Last week, the Iraqi Meteorological and Seismology Organisation unveiled the “difficulties and challenges” facing government plans to fight desertification, particularly the lack of finance and shortages of water.
On a broader scale, Iraq’s governments have also failed to address the water shortages caused by cuts in the water reaching the country from Iran and Turkey, which have reduced water supplies to an historic minimum.
As Iraqi governments have faltered in reaching agreements with Iran and Turkey on water-sharing, the two powerful neighbouring countries have forged ahead in building and expanding giant reservoirs on the two main rivers and their tributaries.
Instead of showing resolve on the water problems with Iran and Turkey and compelling them to operate their water projects in line with legally binding agreements and international law, Baghdad government leaders have resorted to empty rhetoric in voicing their concerns without taking concrete steps.
Iran has consistently rejected Iraq’s requests to adhere to the joint agreements in place to manage surface border waters with Iraq and allow equal shares of the resources.
Turkey has refused to abide by a 1920 protocol with Iraq under which it agreed not to build water projects without Iraq’s and Syria’s consent and a 2014 memorandum of understanding that stresses the need to fix a water quota for Iraq and joint work to evaluate regional water resources.
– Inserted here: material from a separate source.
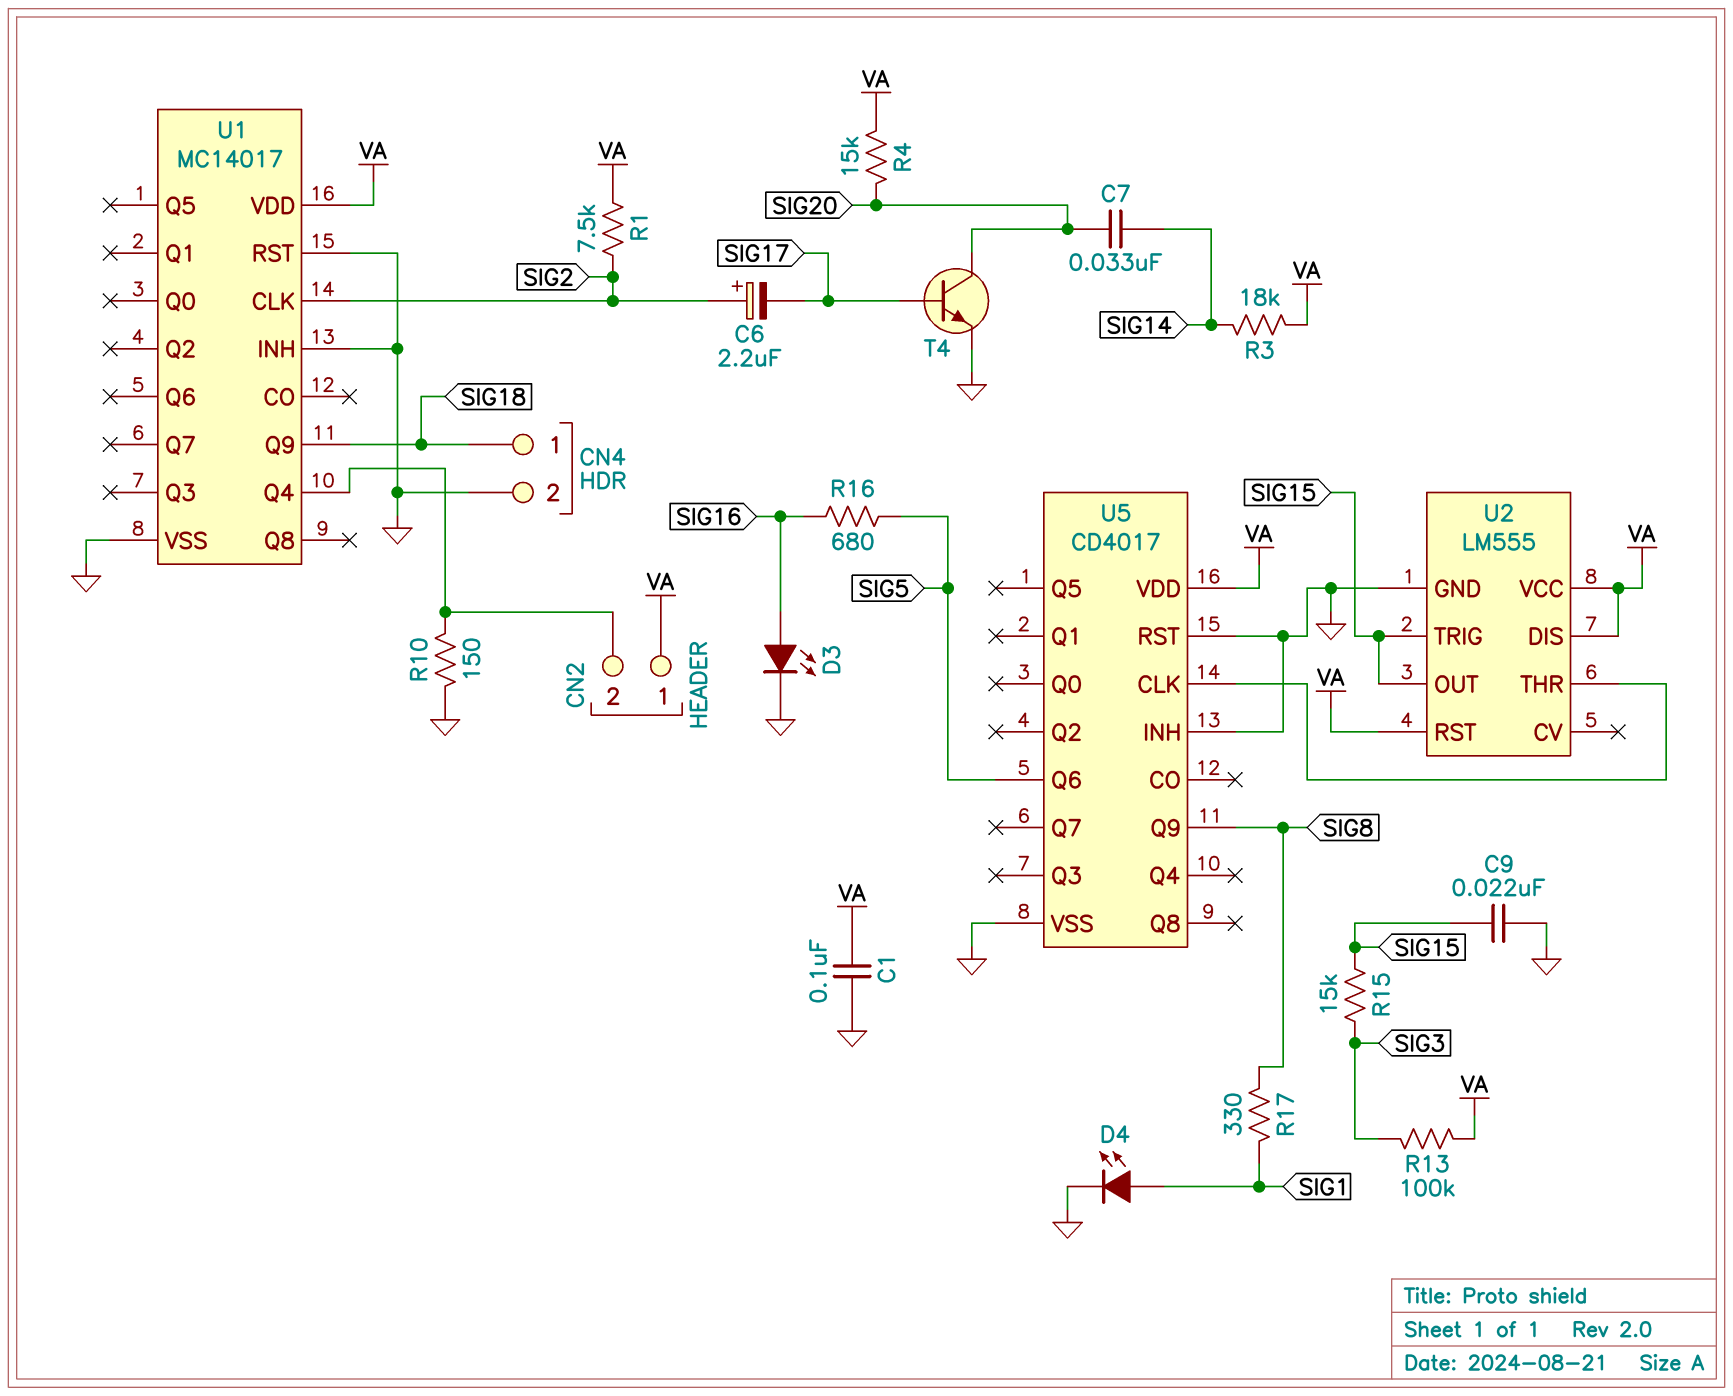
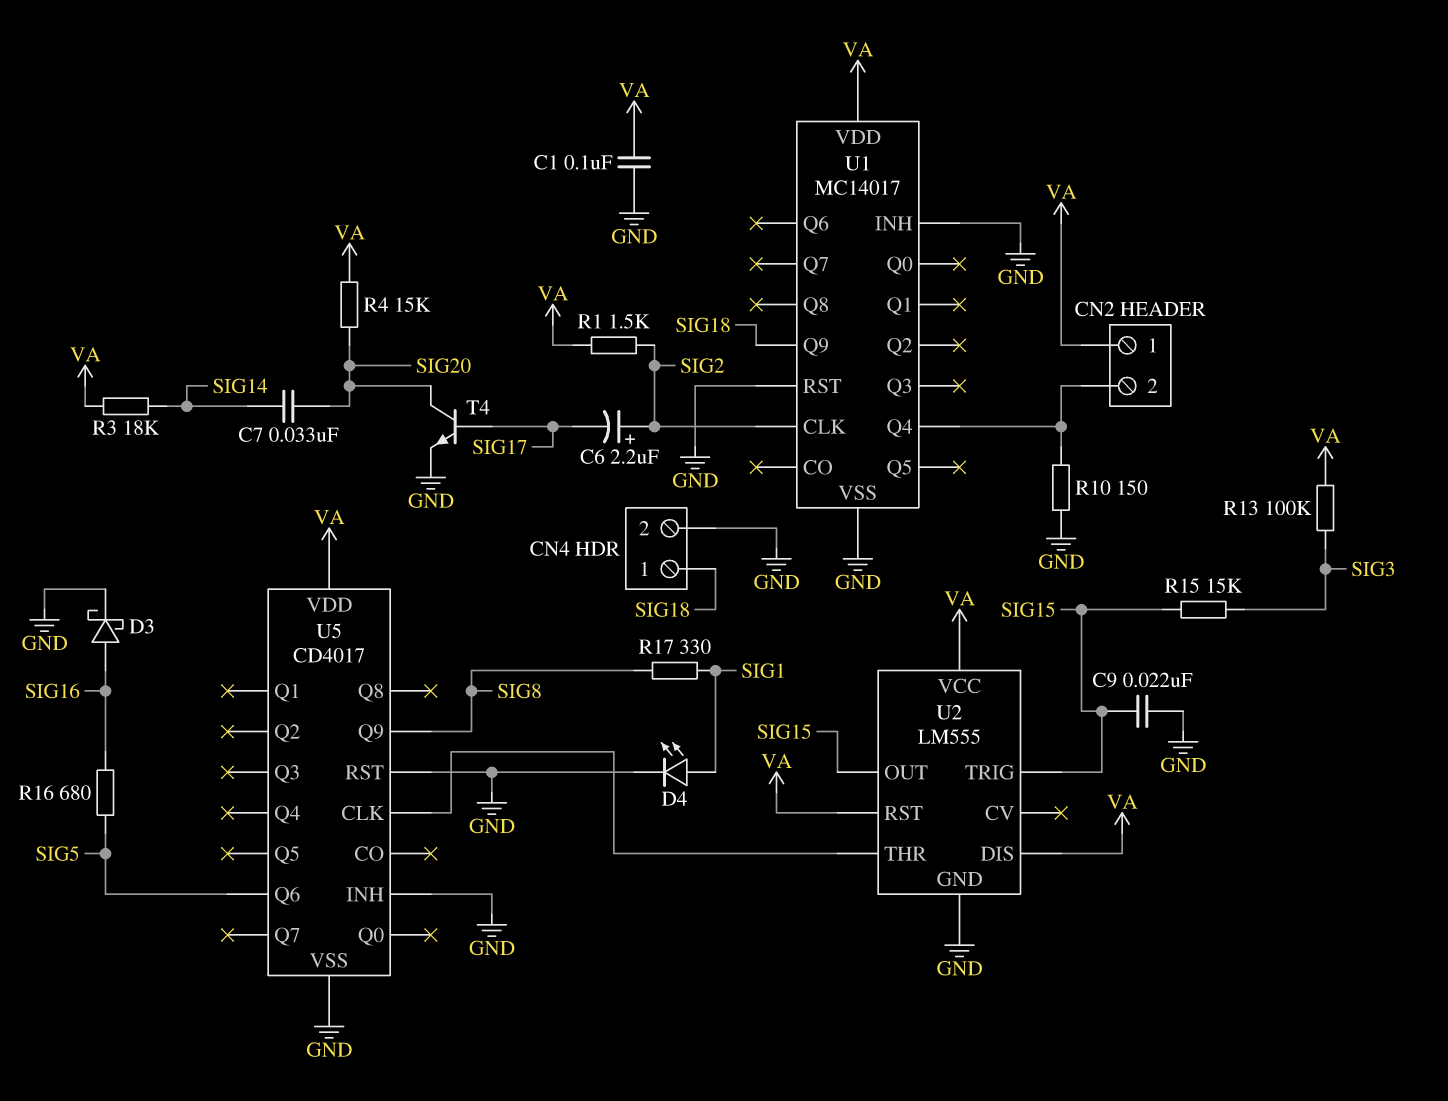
D3: LED (A SIG16, K GND) -> schottky (A SIG16, K GND)
R1: 7.5k (SIG2, VA) -> 1.5k (SIG2, VA)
As the water scarcity in the country increases, Iraq is failing to work out effective political, diplomatic, and trade strategies to defend its interests and address Iran’s and Turkey’s aggressive reservoir-management policies and their attempts at water diversion.
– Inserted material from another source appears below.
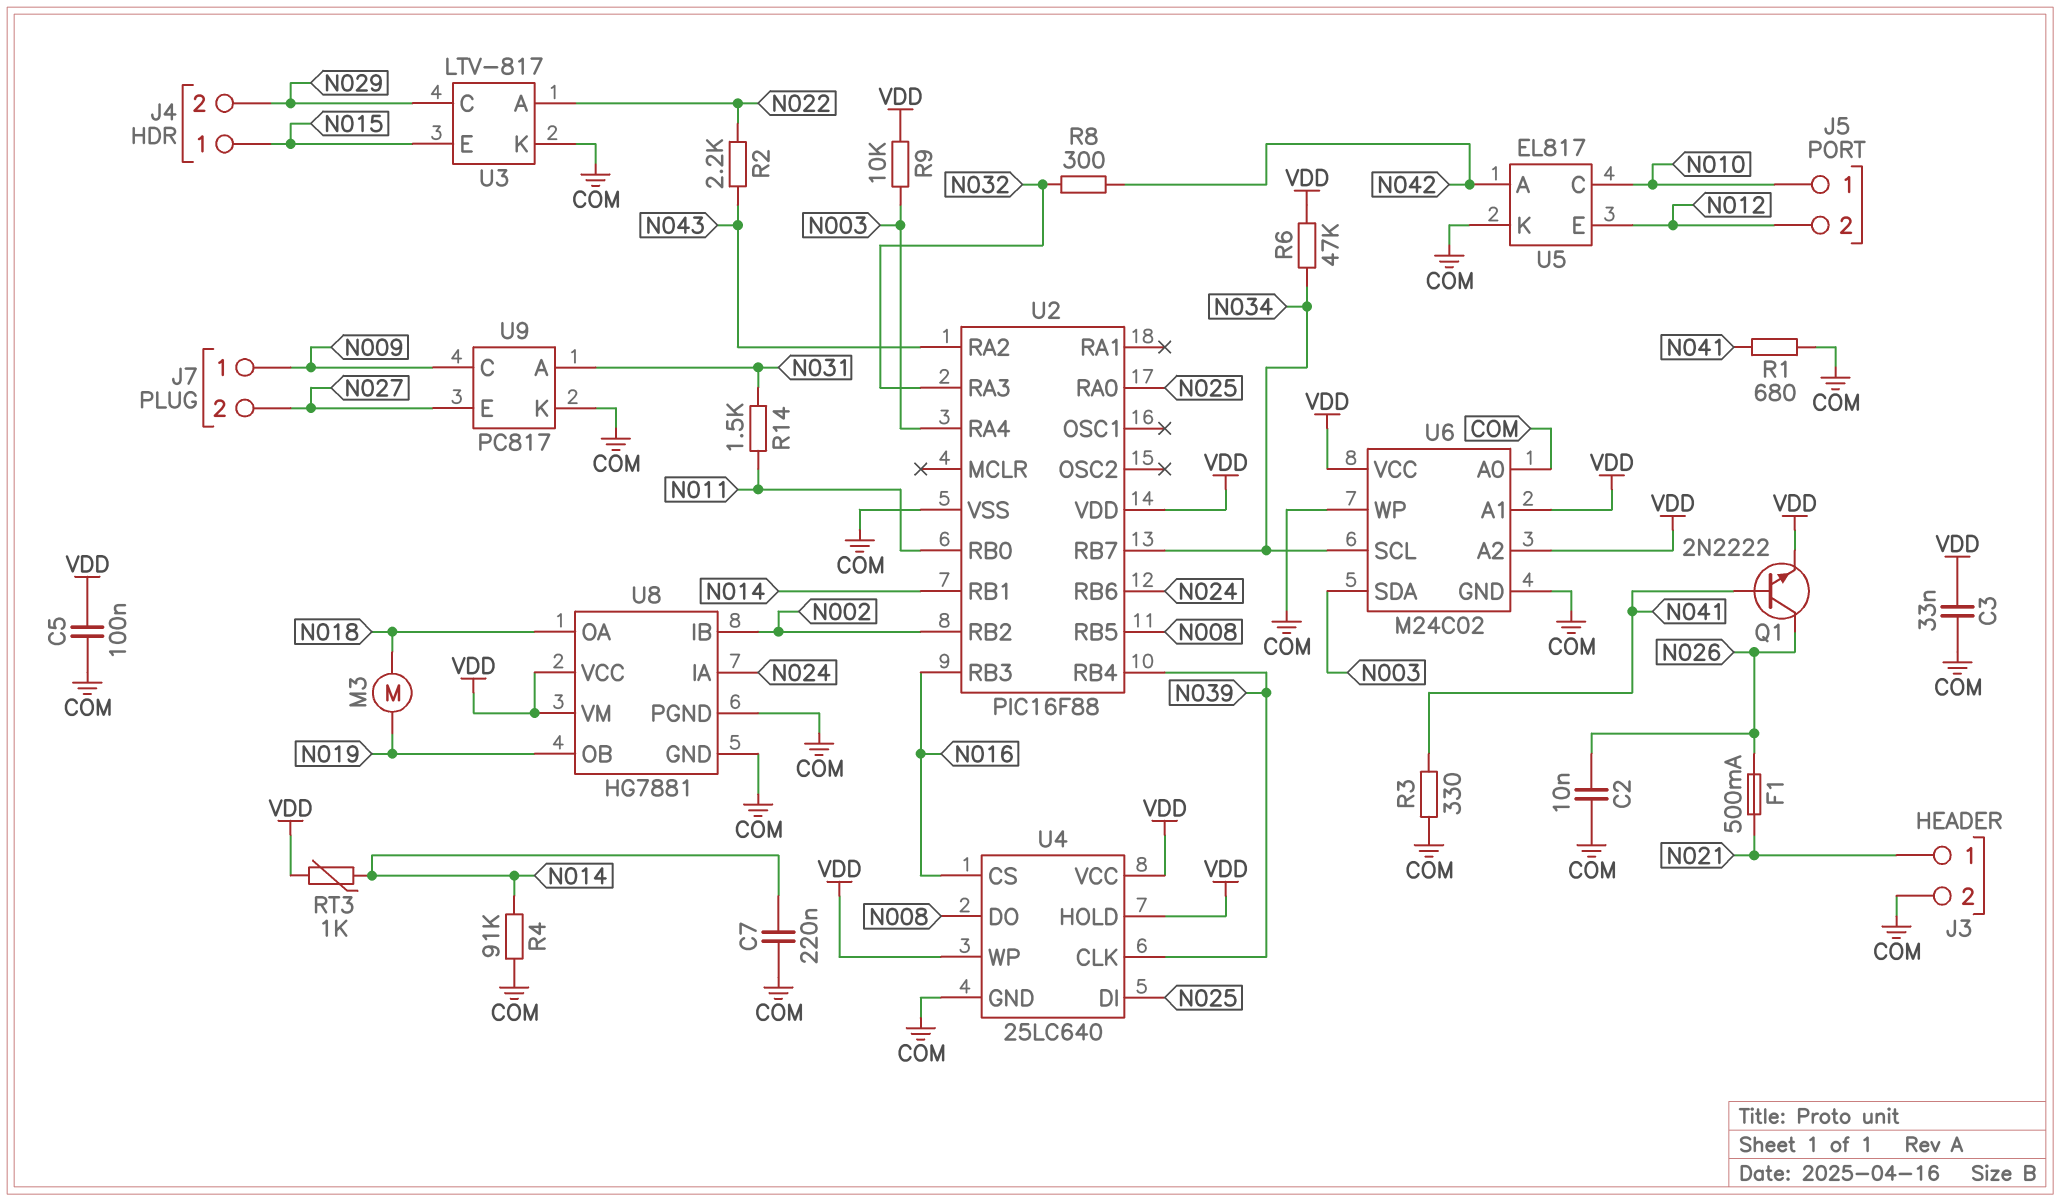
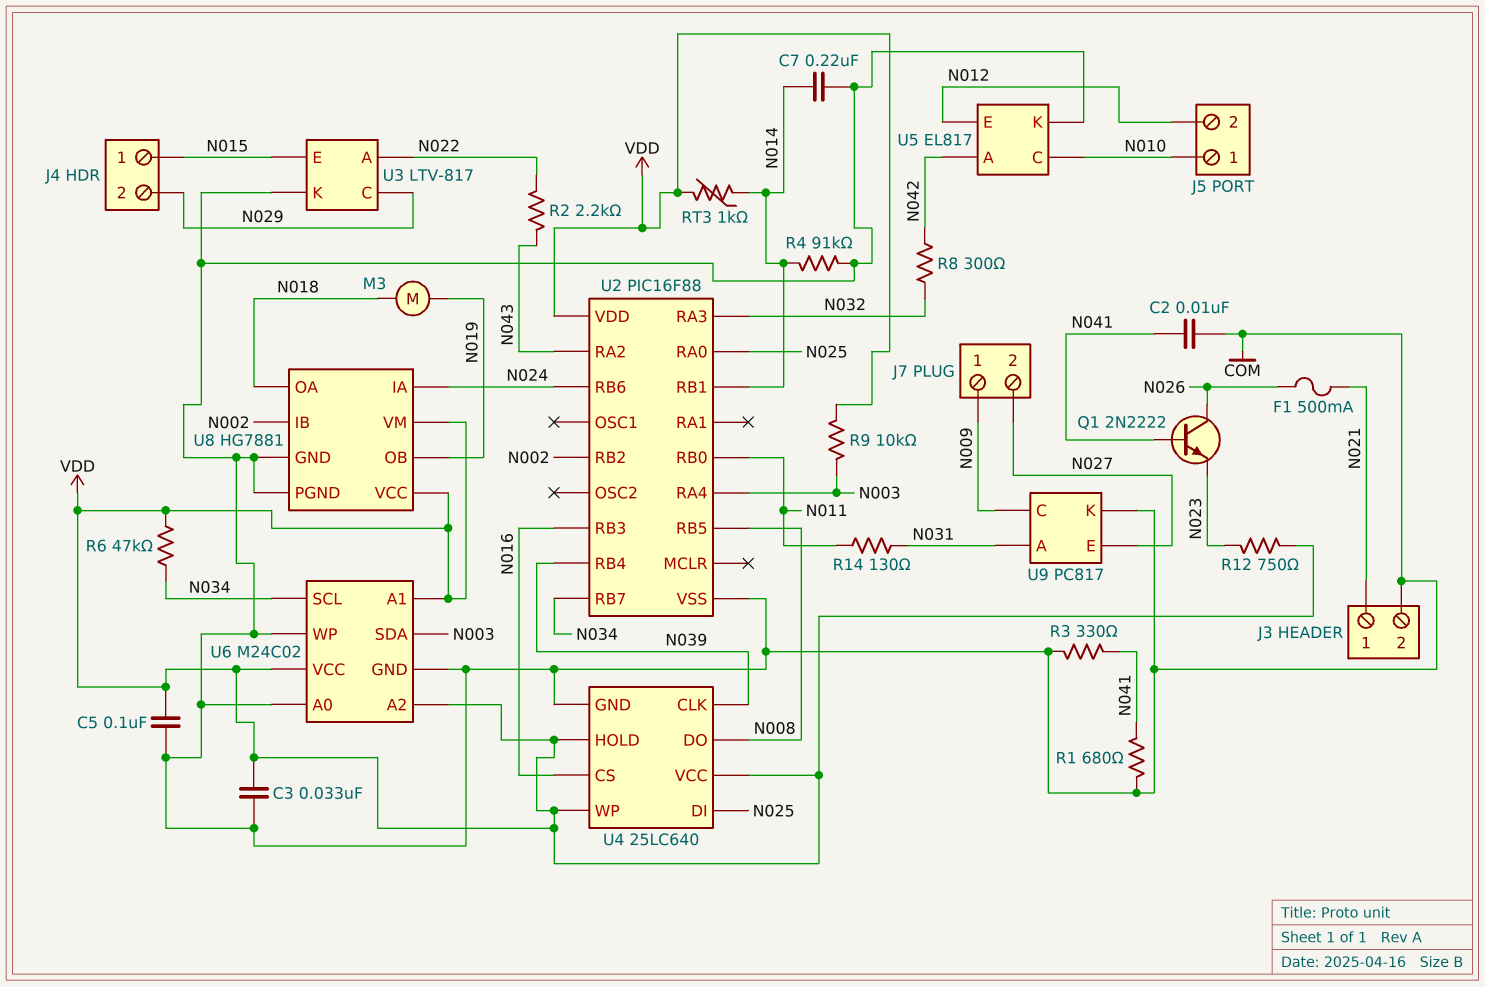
C2: 10nF (COM, N026) -> 10nF (COM, N041)
Q1: NPN 2N2222 (B N041, C N026, E VDD) -> NPN 2N2222 (B N041, C N026, E N023)
R12: none -> 750 (N023, VDD)
R14: 1.5k (N011, N031) -> 130 (N011, N031)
On the contrary, Iraq’s weak and inefficient political leadership is doing little to challenge the two neighbouring countries from increasing their influence and boosting their interests in Iraq or mitigate the effects of their aggressive water polices.
The two countries are Iraq’s major trading partners and generate some $25 billion from trade with Iraq annually, mainly in agricultural goods that come at the expense of farming in Iraq.
At the same time, successive Iraqi governments have failed to modernise the country’s water systems, including managing water and irrigation at times of shortages.
Poor water management in Iraq, including in operating existing dams, old methods of flood irrigation, rundown canal networks, and the growing of uncontrolled crops are all worsening the problem.
With the water crisis growing and the ongoing droughts, the main factors behind the sandstorms in Iraq are worsening, and the country faces a looming catastrophe with an existential dimension.
As the extent of the recent sandstorms has shown, they are a common problem in the region and could have a heavy effect on Iraq’s neighbours if left to reach the point of no return in the drought crisis.
But the sad truth is that the region has so far failed to assist Iraq in resolving its political and security problems in order to create a more solid, resilient, and sustainable regional security situation.
The threats this time will have serious repercussions on the entire region, making it more necessary than ever for it to tackle the effects of climate change, drought, and water scarcity collectively.
*A version of this article appears in print in the 2 June, 2022 edition of Al-Ahram Weekly.